*Task directions:*
In the entries below, begin at the line with "hfov_deg: 17.9" and stop after the line with "focal_mm: 20"; output those lines exactly and omit the pictures.

Start of Supplied records

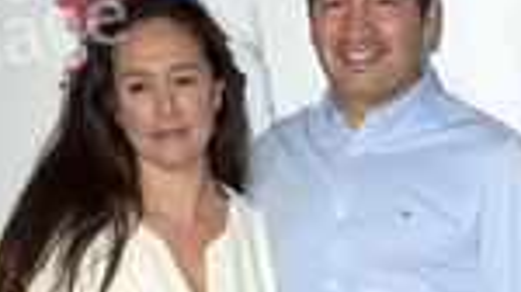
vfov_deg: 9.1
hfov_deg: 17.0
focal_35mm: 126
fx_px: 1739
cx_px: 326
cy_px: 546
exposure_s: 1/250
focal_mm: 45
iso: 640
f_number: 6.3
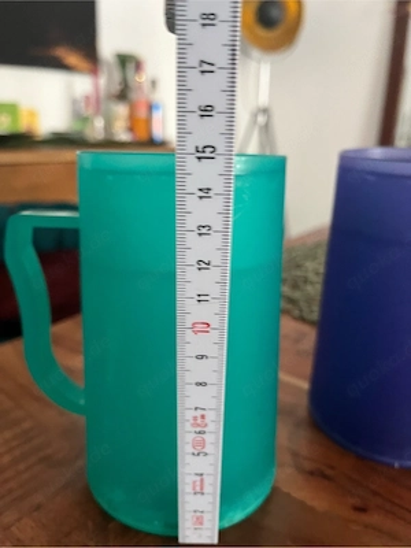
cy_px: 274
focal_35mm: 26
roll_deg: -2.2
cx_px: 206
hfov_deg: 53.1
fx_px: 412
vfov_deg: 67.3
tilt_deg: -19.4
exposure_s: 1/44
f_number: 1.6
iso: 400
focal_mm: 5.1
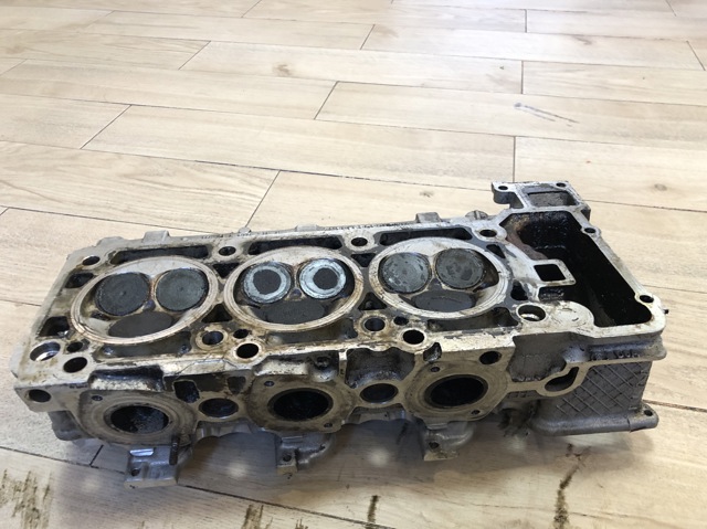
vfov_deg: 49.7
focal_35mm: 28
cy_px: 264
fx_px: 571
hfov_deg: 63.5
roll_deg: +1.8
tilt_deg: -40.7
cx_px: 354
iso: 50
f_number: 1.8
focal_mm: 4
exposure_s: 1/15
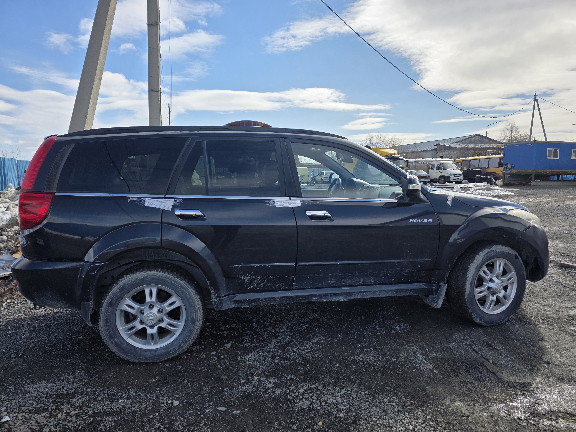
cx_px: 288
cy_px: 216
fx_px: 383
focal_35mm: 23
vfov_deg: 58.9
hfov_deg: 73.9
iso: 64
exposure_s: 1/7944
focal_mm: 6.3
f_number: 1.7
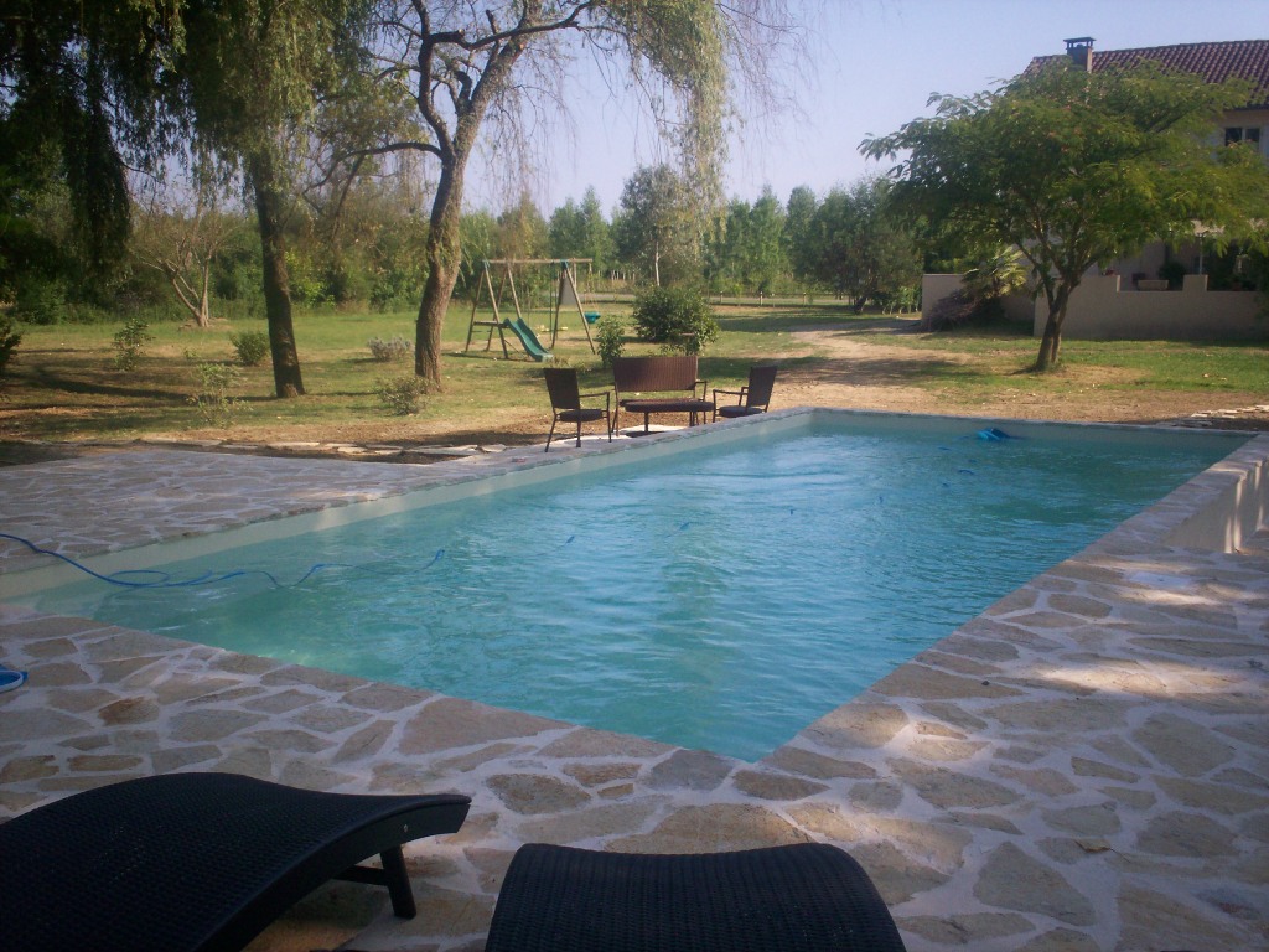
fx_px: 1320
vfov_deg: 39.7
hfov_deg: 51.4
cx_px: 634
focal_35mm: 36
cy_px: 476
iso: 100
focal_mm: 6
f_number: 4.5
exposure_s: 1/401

End of Supplied records
Start of Supplied records

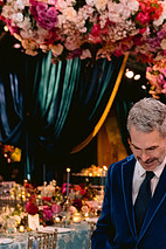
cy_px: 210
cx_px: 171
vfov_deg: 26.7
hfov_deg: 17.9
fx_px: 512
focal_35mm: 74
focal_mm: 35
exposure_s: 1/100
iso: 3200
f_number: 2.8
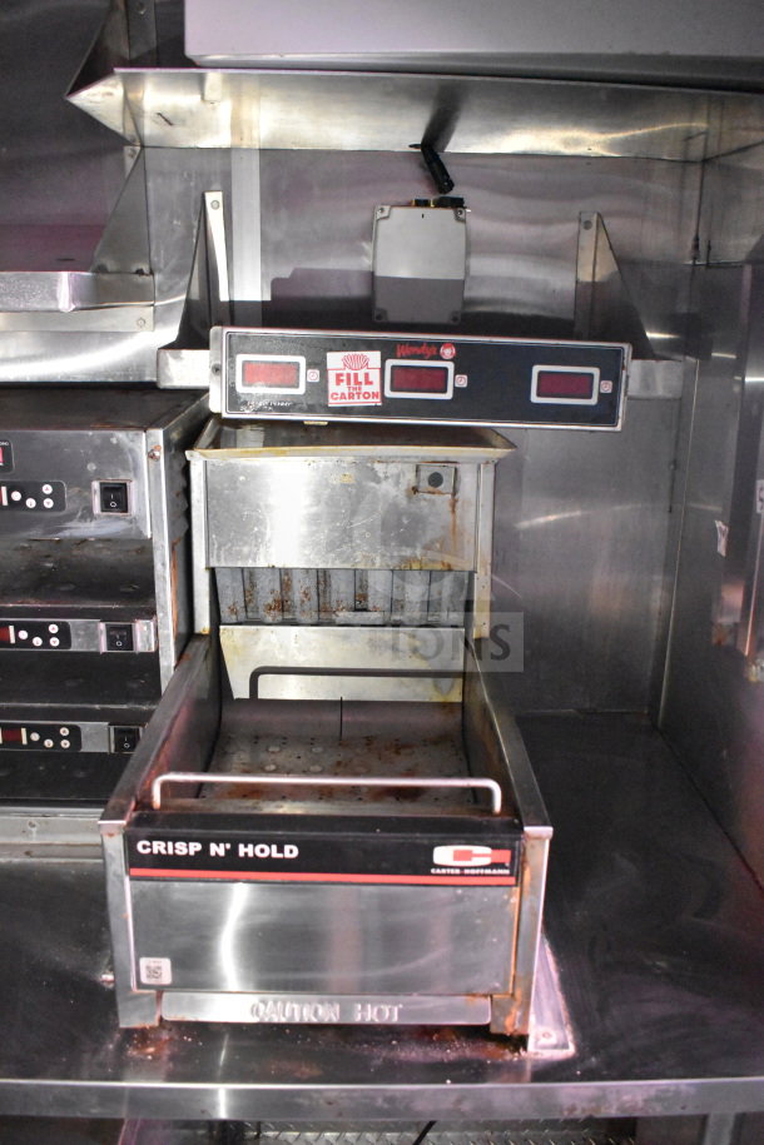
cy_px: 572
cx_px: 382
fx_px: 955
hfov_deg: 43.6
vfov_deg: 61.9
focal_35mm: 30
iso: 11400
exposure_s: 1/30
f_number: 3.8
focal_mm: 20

End of Supplied records

*Solved exercise:*
hfov_deg: 17.9
fx_px: 512
focal_35mm: 74
focal_mm: 35
exposure_s: 1/100
iso: 3200
f_number: 2.8
cy_px: 572
cx_px: 382
fx_px: 955
hfov_deg: 43.6
vfov_deg: 61.9
focal_35mm: 30
iso: 11400
exposure_s: 1/30
f_number: 3.8
focal_mm: 20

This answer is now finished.